_The problem_
Every line of the material that holds "size" should be counted; give the number and nothing more.

Data for analysis START

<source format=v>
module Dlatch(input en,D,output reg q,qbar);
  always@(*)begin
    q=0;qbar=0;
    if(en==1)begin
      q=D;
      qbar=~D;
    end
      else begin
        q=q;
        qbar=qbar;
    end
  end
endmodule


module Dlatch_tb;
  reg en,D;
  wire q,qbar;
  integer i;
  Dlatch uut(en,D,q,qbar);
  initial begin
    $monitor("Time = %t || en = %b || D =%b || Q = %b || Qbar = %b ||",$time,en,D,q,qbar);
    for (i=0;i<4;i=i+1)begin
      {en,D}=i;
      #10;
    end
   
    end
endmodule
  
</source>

Data for analysis END
Data for analysis START

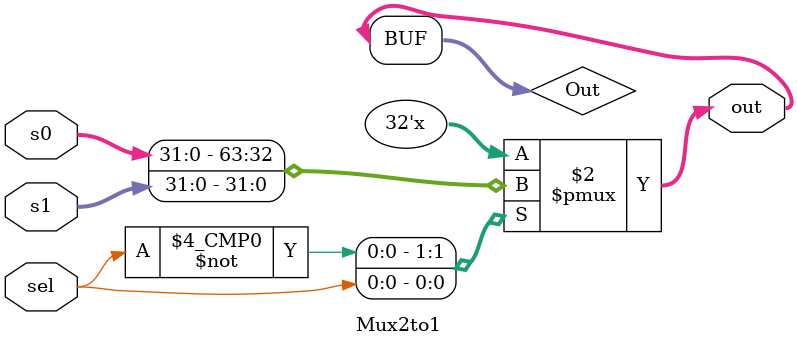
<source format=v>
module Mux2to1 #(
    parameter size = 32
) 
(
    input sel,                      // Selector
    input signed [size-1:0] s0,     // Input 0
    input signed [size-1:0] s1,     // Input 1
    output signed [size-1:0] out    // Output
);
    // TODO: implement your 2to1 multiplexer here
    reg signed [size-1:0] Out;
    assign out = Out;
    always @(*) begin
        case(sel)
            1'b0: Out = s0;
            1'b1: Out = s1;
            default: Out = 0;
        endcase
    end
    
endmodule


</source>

Data for analysis END
Data for analysis START

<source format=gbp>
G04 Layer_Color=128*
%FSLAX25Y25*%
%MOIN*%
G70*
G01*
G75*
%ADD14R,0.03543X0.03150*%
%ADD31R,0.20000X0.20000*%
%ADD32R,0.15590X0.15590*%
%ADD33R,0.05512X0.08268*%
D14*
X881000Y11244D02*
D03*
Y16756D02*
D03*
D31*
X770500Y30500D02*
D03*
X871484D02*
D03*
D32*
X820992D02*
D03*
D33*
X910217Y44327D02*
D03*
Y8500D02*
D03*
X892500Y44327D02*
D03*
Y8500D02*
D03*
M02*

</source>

Data for analysis END

_Output for this exercise_
5